◆ Activity: Reproduce the stretch of the listing from the line containing "## Contributing Guidelines" through the line containing "терминальном классе уточните у преподавателя." without changing a single character.

◆ Extracted data:
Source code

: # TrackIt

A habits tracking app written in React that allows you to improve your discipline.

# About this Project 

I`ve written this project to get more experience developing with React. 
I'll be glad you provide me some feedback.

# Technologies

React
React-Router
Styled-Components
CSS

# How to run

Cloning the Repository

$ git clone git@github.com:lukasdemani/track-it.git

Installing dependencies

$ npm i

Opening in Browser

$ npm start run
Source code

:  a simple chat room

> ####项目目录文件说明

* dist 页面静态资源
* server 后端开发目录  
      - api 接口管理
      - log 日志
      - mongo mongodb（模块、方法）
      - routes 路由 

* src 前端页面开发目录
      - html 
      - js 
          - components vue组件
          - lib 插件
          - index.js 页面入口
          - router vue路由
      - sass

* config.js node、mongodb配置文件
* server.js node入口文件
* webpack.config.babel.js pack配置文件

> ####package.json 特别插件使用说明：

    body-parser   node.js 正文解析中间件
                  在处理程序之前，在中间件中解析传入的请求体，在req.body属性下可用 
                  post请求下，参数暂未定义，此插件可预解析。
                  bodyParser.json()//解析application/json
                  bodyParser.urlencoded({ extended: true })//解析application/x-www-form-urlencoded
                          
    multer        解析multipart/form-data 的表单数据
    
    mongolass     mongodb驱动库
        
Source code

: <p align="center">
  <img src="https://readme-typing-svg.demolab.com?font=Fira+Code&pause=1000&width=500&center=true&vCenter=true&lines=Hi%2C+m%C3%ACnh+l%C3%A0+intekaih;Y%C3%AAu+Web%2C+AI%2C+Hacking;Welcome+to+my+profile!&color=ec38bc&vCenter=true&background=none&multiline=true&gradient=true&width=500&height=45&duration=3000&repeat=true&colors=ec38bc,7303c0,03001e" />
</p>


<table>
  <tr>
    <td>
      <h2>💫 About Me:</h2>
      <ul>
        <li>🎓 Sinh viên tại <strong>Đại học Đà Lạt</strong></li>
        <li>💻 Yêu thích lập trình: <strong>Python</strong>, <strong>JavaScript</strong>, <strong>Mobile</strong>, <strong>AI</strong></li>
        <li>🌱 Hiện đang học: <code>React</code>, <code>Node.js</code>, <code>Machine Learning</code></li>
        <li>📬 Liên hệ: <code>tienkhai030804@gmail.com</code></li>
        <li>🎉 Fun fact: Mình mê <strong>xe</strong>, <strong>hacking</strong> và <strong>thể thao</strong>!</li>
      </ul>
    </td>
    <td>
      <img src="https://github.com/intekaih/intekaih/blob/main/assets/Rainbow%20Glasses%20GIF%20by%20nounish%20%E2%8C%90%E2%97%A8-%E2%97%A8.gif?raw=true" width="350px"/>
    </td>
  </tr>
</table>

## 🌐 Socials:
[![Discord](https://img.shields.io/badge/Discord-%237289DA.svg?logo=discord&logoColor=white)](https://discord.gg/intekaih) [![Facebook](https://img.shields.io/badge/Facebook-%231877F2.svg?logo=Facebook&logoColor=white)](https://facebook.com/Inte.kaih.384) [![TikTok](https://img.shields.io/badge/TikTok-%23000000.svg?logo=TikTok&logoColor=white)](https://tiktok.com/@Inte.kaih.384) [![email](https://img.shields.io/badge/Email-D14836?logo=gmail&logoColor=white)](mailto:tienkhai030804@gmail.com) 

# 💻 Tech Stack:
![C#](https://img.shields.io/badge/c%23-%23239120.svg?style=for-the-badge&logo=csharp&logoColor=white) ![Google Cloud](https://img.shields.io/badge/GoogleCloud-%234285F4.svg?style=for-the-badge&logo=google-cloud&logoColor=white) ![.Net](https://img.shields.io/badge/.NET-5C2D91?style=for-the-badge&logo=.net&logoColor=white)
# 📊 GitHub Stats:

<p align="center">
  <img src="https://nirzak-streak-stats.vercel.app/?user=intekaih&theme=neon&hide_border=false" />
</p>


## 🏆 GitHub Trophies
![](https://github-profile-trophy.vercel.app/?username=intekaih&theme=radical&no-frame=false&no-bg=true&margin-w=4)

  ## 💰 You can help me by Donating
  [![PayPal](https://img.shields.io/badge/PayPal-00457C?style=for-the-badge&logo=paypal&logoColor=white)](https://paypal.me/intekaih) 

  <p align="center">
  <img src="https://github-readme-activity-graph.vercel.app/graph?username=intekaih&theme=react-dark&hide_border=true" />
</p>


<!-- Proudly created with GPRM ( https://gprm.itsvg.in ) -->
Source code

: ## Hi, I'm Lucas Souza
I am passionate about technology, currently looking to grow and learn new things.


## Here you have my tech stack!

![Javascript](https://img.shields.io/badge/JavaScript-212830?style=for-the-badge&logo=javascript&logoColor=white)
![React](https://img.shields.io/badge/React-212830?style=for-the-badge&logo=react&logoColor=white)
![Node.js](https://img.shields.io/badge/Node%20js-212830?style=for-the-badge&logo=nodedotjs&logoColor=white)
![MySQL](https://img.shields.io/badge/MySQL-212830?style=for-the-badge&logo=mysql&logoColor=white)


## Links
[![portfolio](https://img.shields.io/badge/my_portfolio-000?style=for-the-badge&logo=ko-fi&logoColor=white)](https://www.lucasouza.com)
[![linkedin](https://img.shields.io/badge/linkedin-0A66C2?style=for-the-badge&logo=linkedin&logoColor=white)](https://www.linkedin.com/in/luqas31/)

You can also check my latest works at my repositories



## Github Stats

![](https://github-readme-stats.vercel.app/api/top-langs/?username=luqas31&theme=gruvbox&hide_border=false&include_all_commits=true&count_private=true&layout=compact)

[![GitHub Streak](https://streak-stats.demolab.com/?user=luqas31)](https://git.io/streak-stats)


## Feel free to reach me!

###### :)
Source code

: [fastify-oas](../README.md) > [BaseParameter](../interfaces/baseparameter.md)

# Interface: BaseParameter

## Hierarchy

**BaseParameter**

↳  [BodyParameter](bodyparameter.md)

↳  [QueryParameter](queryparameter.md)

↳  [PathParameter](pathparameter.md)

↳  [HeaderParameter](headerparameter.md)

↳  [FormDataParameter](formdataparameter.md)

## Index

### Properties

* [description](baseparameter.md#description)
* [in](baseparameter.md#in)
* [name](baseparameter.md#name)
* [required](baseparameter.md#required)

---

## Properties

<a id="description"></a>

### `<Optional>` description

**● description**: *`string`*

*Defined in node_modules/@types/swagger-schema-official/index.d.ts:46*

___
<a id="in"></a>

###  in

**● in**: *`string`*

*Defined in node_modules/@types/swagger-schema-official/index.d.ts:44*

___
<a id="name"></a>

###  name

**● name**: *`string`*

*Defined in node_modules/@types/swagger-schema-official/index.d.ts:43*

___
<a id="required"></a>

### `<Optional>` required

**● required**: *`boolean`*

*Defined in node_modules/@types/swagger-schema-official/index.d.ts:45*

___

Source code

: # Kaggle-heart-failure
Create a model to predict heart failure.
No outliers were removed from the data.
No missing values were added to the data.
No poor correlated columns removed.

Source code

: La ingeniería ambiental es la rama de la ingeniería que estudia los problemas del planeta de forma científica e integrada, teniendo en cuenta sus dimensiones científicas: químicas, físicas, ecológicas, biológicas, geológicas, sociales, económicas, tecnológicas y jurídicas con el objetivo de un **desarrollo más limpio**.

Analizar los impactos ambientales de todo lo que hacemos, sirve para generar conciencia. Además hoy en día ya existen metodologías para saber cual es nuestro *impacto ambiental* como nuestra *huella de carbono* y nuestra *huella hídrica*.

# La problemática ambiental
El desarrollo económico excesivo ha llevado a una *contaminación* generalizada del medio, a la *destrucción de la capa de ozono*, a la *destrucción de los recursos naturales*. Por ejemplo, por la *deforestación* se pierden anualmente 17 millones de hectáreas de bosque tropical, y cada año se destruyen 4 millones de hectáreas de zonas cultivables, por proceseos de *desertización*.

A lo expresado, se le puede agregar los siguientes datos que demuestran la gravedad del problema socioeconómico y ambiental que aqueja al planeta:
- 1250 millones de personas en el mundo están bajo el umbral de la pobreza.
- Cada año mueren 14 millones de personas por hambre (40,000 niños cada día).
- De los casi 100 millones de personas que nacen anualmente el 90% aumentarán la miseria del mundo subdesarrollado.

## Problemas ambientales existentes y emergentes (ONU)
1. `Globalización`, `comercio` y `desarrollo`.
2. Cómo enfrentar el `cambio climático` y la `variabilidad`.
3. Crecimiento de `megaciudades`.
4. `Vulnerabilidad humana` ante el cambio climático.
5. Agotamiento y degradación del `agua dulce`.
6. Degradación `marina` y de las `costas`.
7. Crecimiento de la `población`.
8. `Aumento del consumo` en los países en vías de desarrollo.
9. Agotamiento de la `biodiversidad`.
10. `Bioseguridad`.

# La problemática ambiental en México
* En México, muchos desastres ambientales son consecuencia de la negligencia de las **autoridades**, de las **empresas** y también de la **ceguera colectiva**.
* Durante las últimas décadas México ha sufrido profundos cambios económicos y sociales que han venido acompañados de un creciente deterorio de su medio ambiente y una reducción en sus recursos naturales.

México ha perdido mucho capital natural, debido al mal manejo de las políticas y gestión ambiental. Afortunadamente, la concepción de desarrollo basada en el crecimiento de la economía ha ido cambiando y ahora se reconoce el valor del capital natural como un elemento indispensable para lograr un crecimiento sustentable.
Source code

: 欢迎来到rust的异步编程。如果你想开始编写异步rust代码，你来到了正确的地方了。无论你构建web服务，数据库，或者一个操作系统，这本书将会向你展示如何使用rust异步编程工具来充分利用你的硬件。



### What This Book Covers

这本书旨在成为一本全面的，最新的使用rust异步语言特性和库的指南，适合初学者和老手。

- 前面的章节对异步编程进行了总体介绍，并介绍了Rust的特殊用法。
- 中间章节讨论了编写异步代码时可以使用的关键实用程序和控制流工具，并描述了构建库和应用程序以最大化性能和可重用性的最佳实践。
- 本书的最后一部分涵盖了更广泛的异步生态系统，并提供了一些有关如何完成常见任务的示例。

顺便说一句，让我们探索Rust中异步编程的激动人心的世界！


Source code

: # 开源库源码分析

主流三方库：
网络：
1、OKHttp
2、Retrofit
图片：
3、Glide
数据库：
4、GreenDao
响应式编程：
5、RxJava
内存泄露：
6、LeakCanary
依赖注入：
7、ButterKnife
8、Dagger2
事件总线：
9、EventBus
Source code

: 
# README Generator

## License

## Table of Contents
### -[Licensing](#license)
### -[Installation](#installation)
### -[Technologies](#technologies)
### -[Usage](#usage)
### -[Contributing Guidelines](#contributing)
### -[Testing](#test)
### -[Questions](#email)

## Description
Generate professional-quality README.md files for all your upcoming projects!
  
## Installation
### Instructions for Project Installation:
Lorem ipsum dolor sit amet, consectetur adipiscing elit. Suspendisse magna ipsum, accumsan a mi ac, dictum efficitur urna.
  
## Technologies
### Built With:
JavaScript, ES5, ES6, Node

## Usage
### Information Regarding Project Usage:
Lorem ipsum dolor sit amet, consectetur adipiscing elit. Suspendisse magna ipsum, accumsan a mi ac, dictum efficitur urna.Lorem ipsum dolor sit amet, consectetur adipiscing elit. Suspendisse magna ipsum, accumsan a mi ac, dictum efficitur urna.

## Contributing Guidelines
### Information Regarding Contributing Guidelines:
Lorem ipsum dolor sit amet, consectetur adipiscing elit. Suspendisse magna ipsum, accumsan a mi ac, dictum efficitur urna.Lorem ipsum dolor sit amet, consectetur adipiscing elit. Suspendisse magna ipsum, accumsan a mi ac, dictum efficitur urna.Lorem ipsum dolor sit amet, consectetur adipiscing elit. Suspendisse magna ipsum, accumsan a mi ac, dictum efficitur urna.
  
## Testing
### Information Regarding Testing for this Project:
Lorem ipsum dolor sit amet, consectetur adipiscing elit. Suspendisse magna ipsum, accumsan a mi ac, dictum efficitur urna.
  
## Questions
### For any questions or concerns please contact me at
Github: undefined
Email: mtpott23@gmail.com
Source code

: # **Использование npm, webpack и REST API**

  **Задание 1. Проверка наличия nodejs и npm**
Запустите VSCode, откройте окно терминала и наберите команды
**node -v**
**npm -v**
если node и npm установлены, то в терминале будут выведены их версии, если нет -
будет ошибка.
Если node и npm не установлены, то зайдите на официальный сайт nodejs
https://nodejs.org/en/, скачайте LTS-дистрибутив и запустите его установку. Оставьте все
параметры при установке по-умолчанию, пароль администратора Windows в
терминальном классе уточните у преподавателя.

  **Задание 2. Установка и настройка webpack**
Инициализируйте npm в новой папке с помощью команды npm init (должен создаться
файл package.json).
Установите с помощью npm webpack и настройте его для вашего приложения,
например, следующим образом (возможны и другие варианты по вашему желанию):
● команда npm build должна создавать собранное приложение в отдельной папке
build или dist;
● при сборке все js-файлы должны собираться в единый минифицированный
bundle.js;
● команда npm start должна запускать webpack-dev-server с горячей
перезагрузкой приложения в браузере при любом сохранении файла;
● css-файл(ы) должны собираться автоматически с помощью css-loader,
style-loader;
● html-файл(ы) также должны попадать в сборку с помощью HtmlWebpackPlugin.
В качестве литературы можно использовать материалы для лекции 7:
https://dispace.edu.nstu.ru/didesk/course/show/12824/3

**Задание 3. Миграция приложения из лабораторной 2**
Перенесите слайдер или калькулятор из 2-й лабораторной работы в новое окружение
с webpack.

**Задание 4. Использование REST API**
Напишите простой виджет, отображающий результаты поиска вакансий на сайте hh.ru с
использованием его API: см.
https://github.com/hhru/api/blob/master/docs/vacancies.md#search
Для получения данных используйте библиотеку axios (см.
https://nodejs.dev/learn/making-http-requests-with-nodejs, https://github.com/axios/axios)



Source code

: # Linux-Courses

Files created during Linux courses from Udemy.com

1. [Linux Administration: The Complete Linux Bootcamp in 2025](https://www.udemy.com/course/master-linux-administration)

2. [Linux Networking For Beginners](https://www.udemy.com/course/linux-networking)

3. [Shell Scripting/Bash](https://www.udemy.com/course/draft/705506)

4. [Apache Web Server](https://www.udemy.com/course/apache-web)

◆ Task output:
## Contributing Guidelines
### Information Regarding Contributing Guidelines:
Lorem ipsum dolor sit amet, consectetur adipiscing elit. Suspendisse magna ipsum, accumsan a mi ac, dictum efficitur urna.Lorem ipsum dolor sit amet, consectetur adipiscing elit. Suspendisse magna ipsum, accumsan a mi ac, dictum efficitur urna.Lorem ipsum dolor sit amet, consectetur adipiscing elit. Suspendisse magna ipsum, accumsan a mi ac, dictum efficitur urna.
  
## Testing
### Information Regarding Testing for this Project:
Lorem ipsum dolor sit amet, consectetur adipiscing elit. Suspendisse magna ipsum, accumsan a mi ac, dictum efficitur urna.
  
## Questions
### For any questions or concerns please contact me at
Github: undefined
Email: mtpott23@gmail.com
Source code

: # **Использование npm, webpack и REST API**

  **Задание 1. Проверка наличия nodejs и npm**
Запустите VSCode, откройте окно терминала и наберите команды
**node -v**
**npm -v**
если node и npm установлены, то в терминале будут выведены их версии, если нет -
будет ошибка.
Если node и npm не установлены, то зайдите на официальный сайт nodejs
https://nodejs.org/en/, скачайте LTS-дистрибутив и запустите его установку. Оставьте все
параметры при установке по-умолчанию, пароль администратора Windows в
терминальном классе уточните у преподавателя.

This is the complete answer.